Thursday, January 18, 2007

Monkey's Paw


Quoth the Raven 2
Originally uploaded by evita2005.
Dear Lady Ursula, let me tell you of a quaint stroll that took me to a Shoppe of Odd Repute. There I was, walking down the street on a sunny winters day when my eye fell on a tiny, asif toy playing card on the ground, a two inch by one inch seven of spades as if slapped down by the fine fingers of a vagrant fairy. Except that when I picked up the card, there were nine spades on this seven of spades and I was much struck by the configuration, clearly at odds with the designation: the spades seemed to be sprayed all over the card, with no attention to symmetry at all . As I walked further, pondering the wee card I was pinching in my fingers, my attention was drawn to a bookstore display with an array of books so divergent, bearing titles so anomalous, they lured the eye like a crew of dissolute mountebanks.

Seasoned book rubbed the spine of book, photo album, comic book, an orphanage of peculiar titles and interests:

o Plastics and You
o Concrete Poetry
o The Art and Science of Embalming
o Fencing Comprehensive
o Lesbians in Germany 1890-1920
o Wife Preservers Cartoons
o Pandemonium II
o Orchids
o Conjurers Psychological Secrets
o Captive Husbandry and Propagation of Boa Constrictors
o How to Raise and Train Pigeons
o A Children’s Handbook of Grass: The Official Handbook of Pot Uses
o White Gloves and Party Manners Workbook
o Your First Puppy
o Sex Objects

To the other side of the door perched a raven, a red ribbon smartly adorning his neck, atop a vintage typewriter on whom the spectral hand of Poe had tapped out the immortal lament of eternal regret:

Quoth the Raven, Nevermore!

Behind the raven, full figured women without clothes romped, shanks aflapping, like shameless Graces on a vintage erotica photograph.

Inside sat he, grey-eyed, in black velour jacket, unsmiling, tapping the keyboard among his kingdom of books arcane beautiful absurd and macabre. Vintage Smith-Corona typewriters gloried over the tables set with books on Erect Men and Undulating Women or Camp Recreations and Pageants and insects rested inanimately on the walls, in full wingspan flight yet trapped in lucite, aptly disquieting. An entire collection of De Sade's work weighed down one of the shelves but he also had a handsome 1915 Mrs. Beeton with vividly colorful illustrations--this one he keeps under lock and key.

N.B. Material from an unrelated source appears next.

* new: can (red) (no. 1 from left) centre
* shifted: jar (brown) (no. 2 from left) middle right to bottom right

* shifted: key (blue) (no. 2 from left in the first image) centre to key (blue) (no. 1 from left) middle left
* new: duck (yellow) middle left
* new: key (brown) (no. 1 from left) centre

I did leave him some of my money, of course, spending it on a compendium of manners The Young Man's Companion or Friendly Advisor to Educational Knowledge Worldly Counsel and Gentlemanly Deportment based on sage works compiled in 1866. Also, I must pick up a copy of the slender yet purposeful workbook, White Gloves and Party Manners, which instructs the young ladies in commendable behavior. Certainly, no girl should want for decorous reminders on poise, posture and hair sheen: I DON'T PLOP DOWN--I SIT DOWN GRACEFULLY--I PRACTICE BY SITTING IN FRONT OF A FULL LENGTH MIRROR, THAT WAY I SEE HOW I LOOK TO OTHERS. I WILL BRUSH MY HAIR: 75 STROKES: PROMISE! How many a poise could have been sustained and how fewer belly buttons bared were this kind of book distributed to the young skanks of today, dear Lady Ursula!

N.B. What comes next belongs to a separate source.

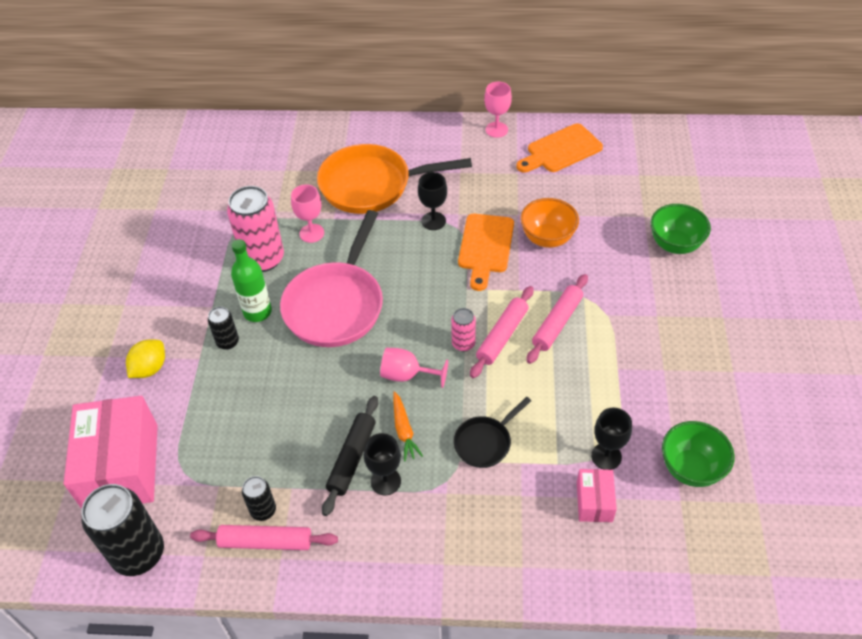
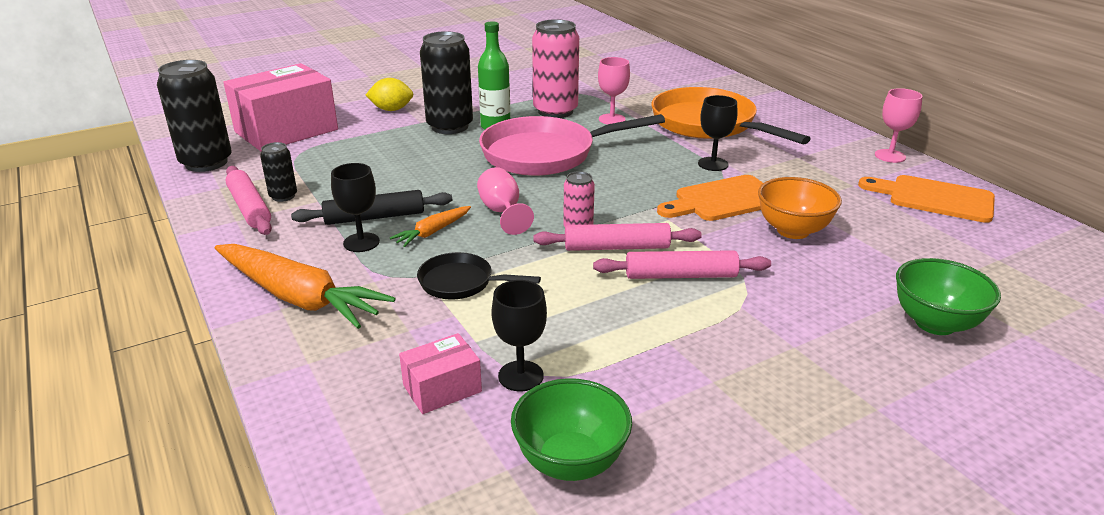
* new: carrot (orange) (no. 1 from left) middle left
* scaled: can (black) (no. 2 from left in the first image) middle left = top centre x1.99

At which moment, having handed him, who continued to be calmly unstirred, the money for my purchases, I noted that over his head, protruding at an angle from the hinge in the cabinet in which he stored titles of unique renown, was a card, a true five of spades, to wit. I thereupon spoke to him about the card I found asking if he had left it in the street. He showed a flicker of interest and asked to see it and I showed it to him, telling him it had led me to his museum of titles. He continued not to smile though I think he found that to his satisfaction, then took the wee card from me and affixed it to the cabinet, not far from the true one, as if to join his collection of misaligned artefacts.

If I came here tomorrow and I did not see your shop, I would not be surprised, I said, at parting.

But I would still be here, he replied.

Whereupon I left, clutching my well-acquired books of manners as one does a glove, about the donning of which I read with delight tonight to my new manservant, Antonio.


2 Comments:

Blogger Lady Ursula Major said...

Oh Lady Crumpet!

I absolutely LOVE this post so much it makes me giddy. Perhaps my corset is on to tight, but I think it has more to do with finding that there are bookstores out there in ther world that still carry books about white gloved etiquette. You MUST MUST MUST get a copy and tell me all the secrets within.

6:03 PM  
Blogger Lady Ursula Major said...

Wait, I reread your post and figured out you already purchased White Gloves and Manners. So excuse my prior confusion. I thought you were making another trip out there very soon to get it. Now tell me, if you happen to find another queen of hearts card (Alice anyone?) what will your next purchase be?